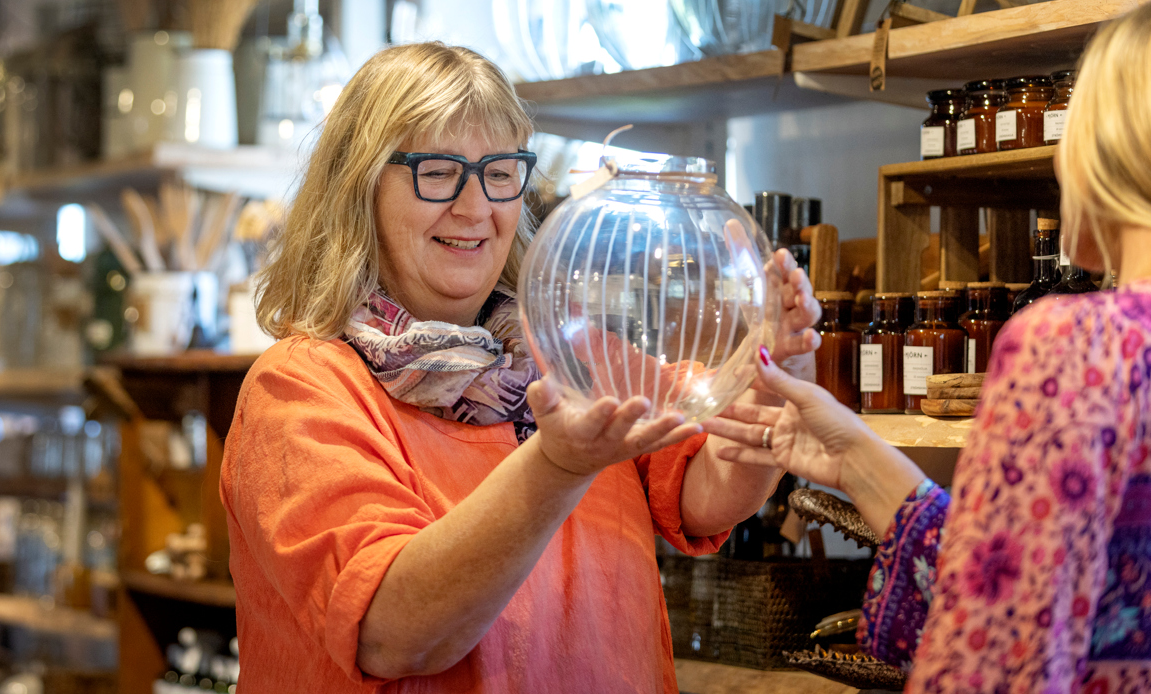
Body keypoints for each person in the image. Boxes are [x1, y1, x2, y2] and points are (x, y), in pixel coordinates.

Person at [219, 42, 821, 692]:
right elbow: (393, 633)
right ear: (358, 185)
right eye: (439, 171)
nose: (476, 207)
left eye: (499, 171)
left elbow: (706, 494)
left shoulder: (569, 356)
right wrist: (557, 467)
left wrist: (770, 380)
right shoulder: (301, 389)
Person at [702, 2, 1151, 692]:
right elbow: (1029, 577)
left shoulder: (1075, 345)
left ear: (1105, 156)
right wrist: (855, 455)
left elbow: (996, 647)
--
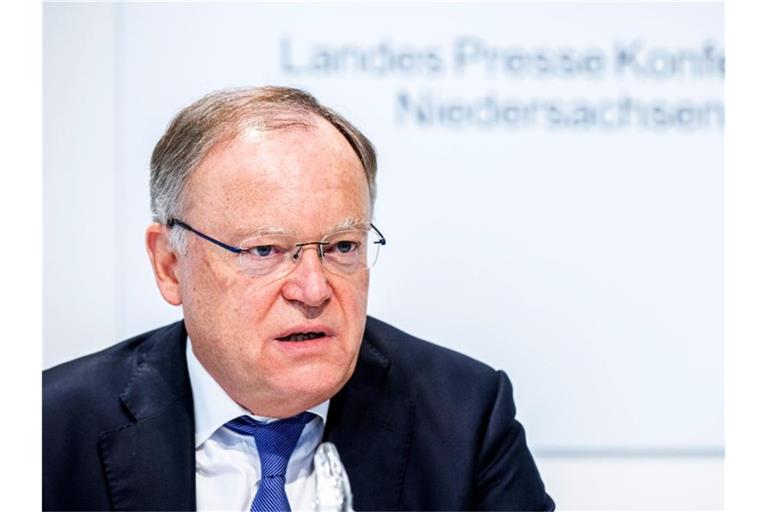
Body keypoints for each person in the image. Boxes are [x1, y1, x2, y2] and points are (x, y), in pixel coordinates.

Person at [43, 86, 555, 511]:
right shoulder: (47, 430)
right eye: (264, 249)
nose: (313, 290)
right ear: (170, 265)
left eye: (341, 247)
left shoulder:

Instructions for the task ::
Please output exactly the lines between the one holding "left elbow: (706, 494)" and the one holding "left elbow: (996, 647)" in the records above, inclusive, and nothing more.

Problem solution ::
left elbow: (706, 494)
left shoulder: (569, 356)
right wrist: (557, 467)
left wrist: (770, 380)
right shoulder: (301, 389)
Person at [702, 2, 1151, 692]:
right elbow: (1029, 577)
left shoulder: (1075, 345)
left ear: (1105, 156)
right wrist: (855, 455)
left elbow: (996, 647)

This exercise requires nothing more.